Output all of the material exactly; leave out no line.
[[ Records to process open ]]
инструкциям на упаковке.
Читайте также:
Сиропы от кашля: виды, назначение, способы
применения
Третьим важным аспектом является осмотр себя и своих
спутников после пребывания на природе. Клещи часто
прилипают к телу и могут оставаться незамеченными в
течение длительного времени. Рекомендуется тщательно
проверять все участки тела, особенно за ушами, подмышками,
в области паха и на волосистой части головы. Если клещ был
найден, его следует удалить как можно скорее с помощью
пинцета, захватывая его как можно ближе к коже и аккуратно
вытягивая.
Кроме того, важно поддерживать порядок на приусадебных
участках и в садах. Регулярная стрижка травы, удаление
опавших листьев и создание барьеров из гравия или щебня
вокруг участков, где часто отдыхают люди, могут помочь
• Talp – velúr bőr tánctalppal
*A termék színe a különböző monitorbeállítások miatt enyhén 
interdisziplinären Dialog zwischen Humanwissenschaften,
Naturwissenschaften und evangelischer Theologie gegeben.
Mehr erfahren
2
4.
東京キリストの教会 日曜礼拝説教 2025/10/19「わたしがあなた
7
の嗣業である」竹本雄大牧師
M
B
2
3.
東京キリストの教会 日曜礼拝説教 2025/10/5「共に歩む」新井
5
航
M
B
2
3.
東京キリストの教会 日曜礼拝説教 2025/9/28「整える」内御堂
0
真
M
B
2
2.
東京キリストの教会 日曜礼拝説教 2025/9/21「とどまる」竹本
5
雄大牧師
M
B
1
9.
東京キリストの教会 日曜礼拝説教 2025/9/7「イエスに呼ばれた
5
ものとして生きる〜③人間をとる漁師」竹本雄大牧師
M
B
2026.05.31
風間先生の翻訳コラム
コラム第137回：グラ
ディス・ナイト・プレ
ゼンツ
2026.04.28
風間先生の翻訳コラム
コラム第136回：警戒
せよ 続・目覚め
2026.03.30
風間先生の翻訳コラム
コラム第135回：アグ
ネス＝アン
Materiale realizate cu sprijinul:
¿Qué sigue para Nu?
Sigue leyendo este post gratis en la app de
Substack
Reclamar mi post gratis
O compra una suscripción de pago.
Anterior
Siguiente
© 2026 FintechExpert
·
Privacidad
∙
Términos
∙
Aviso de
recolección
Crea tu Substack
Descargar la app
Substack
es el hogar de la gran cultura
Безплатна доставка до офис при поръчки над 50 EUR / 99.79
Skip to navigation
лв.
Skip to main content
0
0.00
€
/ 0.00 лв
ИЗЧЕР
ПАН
[[ Records to process closed ]]
- **Exercise result**
инструкциям на упаковке.
Читайте также:
Сиропы от кашля: виды, назначение, способы
применения
Третьим важным аспектом является осмотр себя и своих
спутников после пребывания на природе. Клещи часто
прилипают к телу и могут оставаться незамеченными в
течение длительного времени. Рекомендуется тщательно
проверять все участки тела, особенно за ушами, подмышками,
в области паха и на волосистой части головы. Если клещ был
найден, его следует удалить как можно скорее с помощью
пинцета, захватывая его как можно ближе к коже и аккуратно
вытягивая.
Кроме того, важно поддерживать порядок на приусадебных
участках и в садах. Регулярная стрижка травы, удаление
опавших листьев и создание барьеров из гравия или щебня
вокруг участков, где часто отдыхают люди, могут помочь
• Talp – velúr bőr tánctalppal
*A termék színe a különböző monitorbeállítások miatt enyhén 
interdisziplinären Dialog zwischen Humanwissenschaften,
Naturwissenschaften und evangelischer Theologie gegeben.
Mehr erfahren
2
4.
東京キリストの教会 日曜礼拝説教 2025/10/19「わたしがあなた
7
の嗣業である」竹本雄大牧師
M
B
2
3.
東京キリストの教会 日曜礼拝説教 2025/10/5「共に歩む」新井
5
航
M
B
2
3.
東京キリストの教会 日曜礼拝説教 2025/9/28「整える」内御堂
0
真
M
B
2
2.
東京キリストの教会 日曜礼拝説教 2025/9/21「とどまる」竹本
5
雄大牧師
M
B
1
9.
東京キリストの教会 日曜礼拝説教 2025/9/7「イエスに呼ばれた
5
ものとして生きる〜③人間をとる漁師」竹本雄大牧師
M
B
2026.05.31
風間先生の翻訳コラム
コラム第137回：グラ
ディス・ナイト・プレ
ゼンツ
2026.04.28
風間先生の翻訳コラム
コラム第136回：警戒
せよ 続・目覚め
2026.03.30
風間先生の翻訳コラム
コラム第135回：アグ
ネス＝アン
Materiale realizate cu sprijinul:
¿Qué sigue para Nu?
Sigue leyendo este post gratis en la app de
Substack
Reclamar mi post gratis
O compra una suscripción de pago.
Anterior
Siguiente
© 2026 FintechExpert
·
Privacidad
∙
Términos
∙
Aviso de
recolección
Crea tu Substack
Descargar la app
Substack
es el hogar de la gran cultura
Безплатна доставка до офис при поръчки над 50 EUR / 99.79
Skip to navigation
лв.
Skip to main content
0
0.00
€
/ 0.00 лв
ИЗЧЕР
ПАН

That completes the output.